Consigne: Poursuivez le texte sur les acquisitions des bibliothèques municipales suédoises en reprenant juste après sa dernière phrase.

### Page

En même temps, les bibliothèques municipales suédoises acquièrent leurs documents selon un système traditionnel : elles achètent dans tout le pays à partir d’une liste où figurent les documents sélectionnés par le Bibliotekstjänst, organisme typiquement suédois de service aux bibliothèques.
L’ambition de l’État suédois de distribuer certains titres « de qualité » à toutes les bibliothèques municipales ne correspond pas aux idées avancées par Bertrand Calenge dans son livre sur les politiques d’acquisition françaises : « Une fois encore, on ne peut concevoir une politique d’acquisition qu’en considérant une collection et non chaque document dans son individualité » 12.
La bibliothèque municipale de Dijon, que j’ai pu voir en 1995, propose une politique d’acquisition qui s’appuie sur l’avis de comités de lecteurs, sélectionnés après avoir rempli un simple questionnaire. Cet exemple présente un modèle pour les acquisitions, plus proche des usagers que ne l’est l’exemple suédois. Cependant, en Suède comme en France, ce sont les bibliothécaires qui choisissent en dernier lieu les ouvrages à acquérir. On pourrait également parler d’autres modèles d’acquisition qui existent en Suède, mais ce n’est pas l’objet de cet article.
L’acquisition et le prêt d’ouvrages de fiction et de poésie dans les bibliothèques municipales suédoises sont une des préoccupations majeures de la politique culturelle menée dans le domaine de la lecture. Dans les années 1980, j’ai évoqué la façon dont les bibliothèques municipales achètent et prêtent ce genre d’ouvrages 13. Aujourd’hui, l’État suédois a le même objectif qu’à cette époque-là : la diffusion la plus vaste possible du livre « de qualité » (ce concept défini entre autres par le Conseil culturel suédois).

######
### Données sources

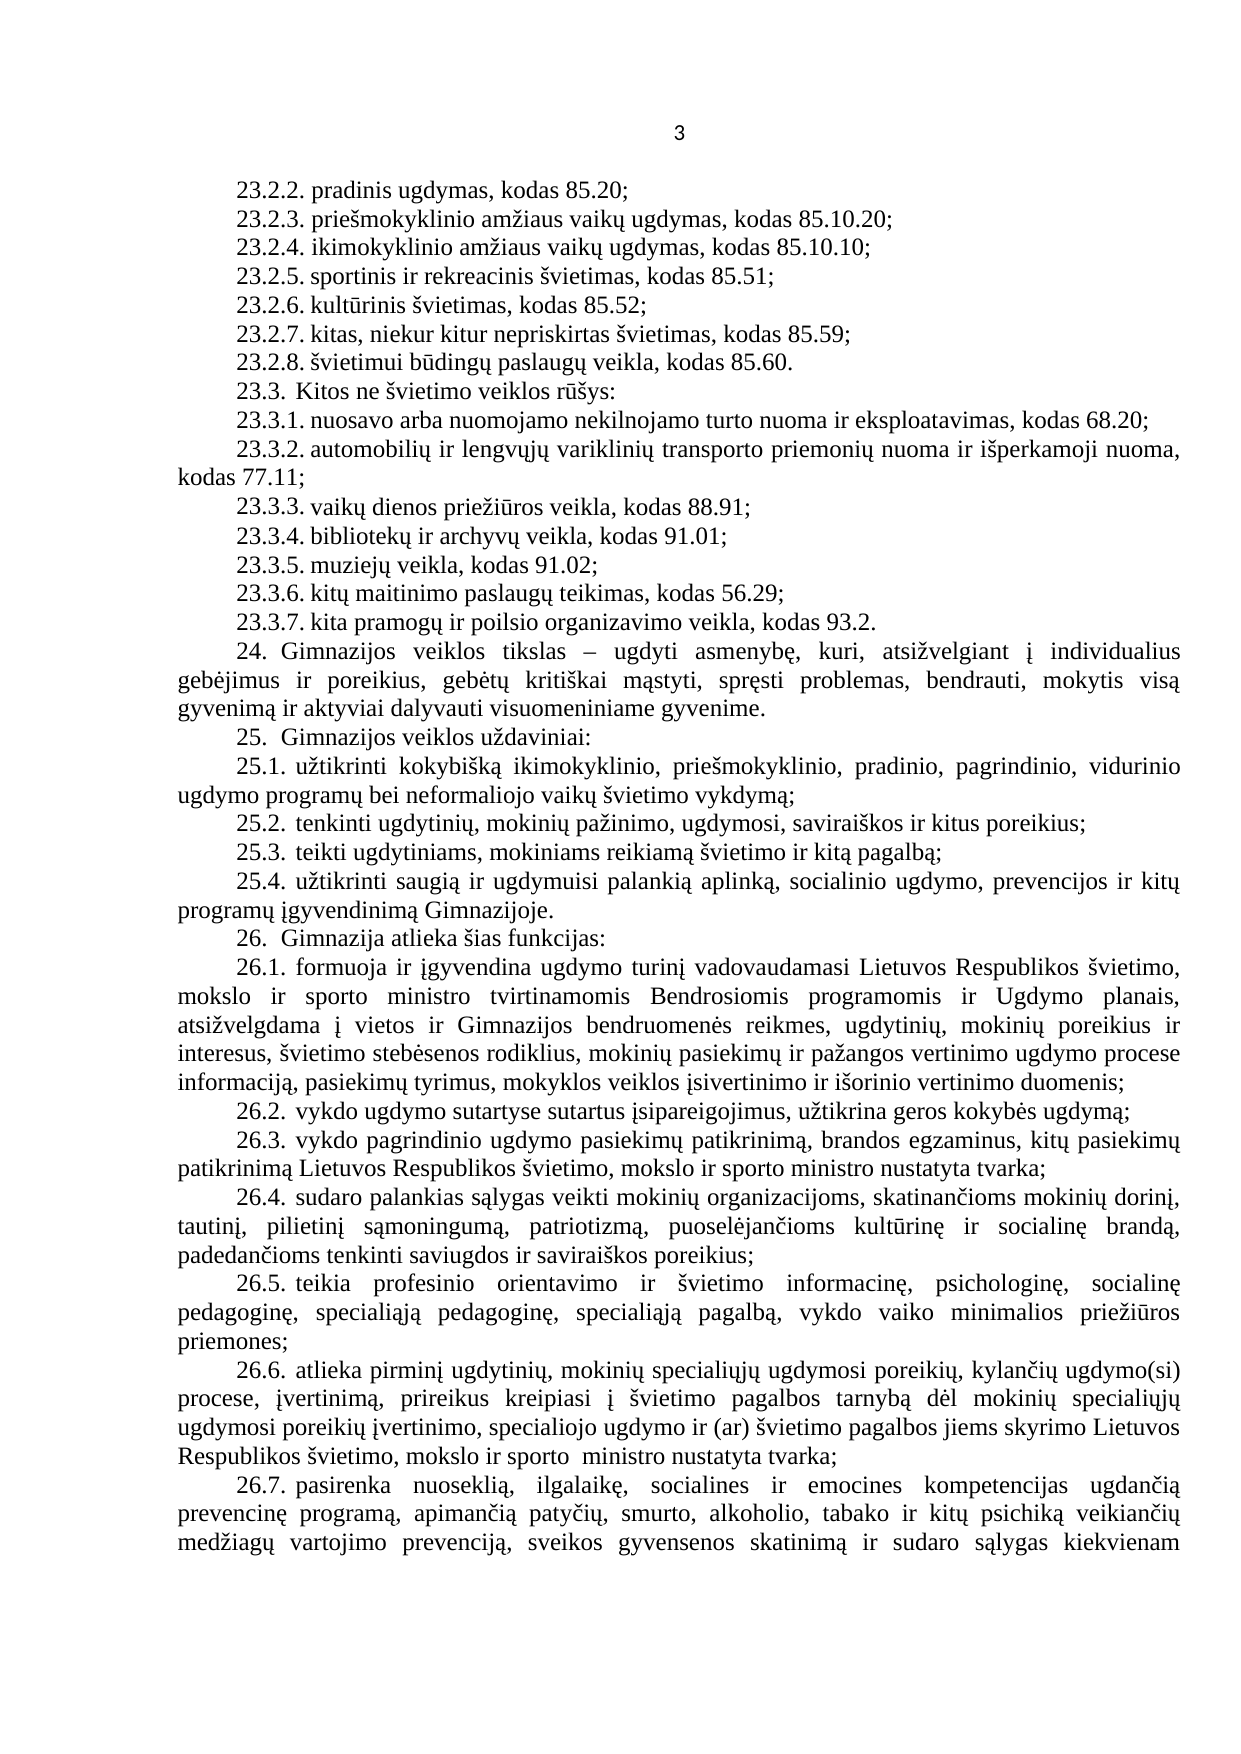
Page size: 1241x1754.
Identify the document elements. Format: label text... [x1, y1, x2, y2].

######

Résultat:
C’est donc la démocratisation de l’accès à la lecture qui paraît être – en Suède comme en France – une des grandes préoccupations de la politique culturelle des années 1980. La décennie suivante offre une image plus composite. Il s’agit, comme l’écrit Anne-Marie Bertrand dans son livre sur les bibliothèques municipales, de « la bibliothèque publique, c’est-à-dire [d’]une bibliothèque pour tous les publics, qui réconcilie lecture et documentation, qui adopte libre accès et encyclopédisme, qui propose des collections à des fins de loisirs, d’information, d’étude et de culture… » 14
Débat autour de la loi sur les bibliothèques
En France comme en Suède, on crée durant cette période des modèles de bibliothèques municipales, mais ceux-ci ne sont pas imposés. Il n’est pas obligatoire de créer des bibliothèques, comme l’écrit Michel Melot dans Lire, faire lire 15.
En Suède, la politique culturelle, et surtout le débat autour de cette question, a respecté pendant longtemps le principe suivant : pas de loi sur les bibliothèques. À chaque commune de faire son choix sur la qualité de sa bibliothèque municipale, de même que sur son existence. La discussion envers et contre la loi s’est poursuivie durant vingt-cinq ans, lorsque, brusquement, le gouvernement social-démocrate du premier ministre Göran Persson prend, en 1996, la décision de promulguer une loi sur les bibliothèques en Suède. De par cette loi, chaque commune suédoise doit impérativement avoir une bibliothèque municipale – la création de bibliothèques centrales de prêt n’est pas, quant à elle, obligatoire.
En lisant les journaux, je constate qu’en France, une loi sur les bibliothèques – là aussi en discussion depuis de longues années – est en gestation 16.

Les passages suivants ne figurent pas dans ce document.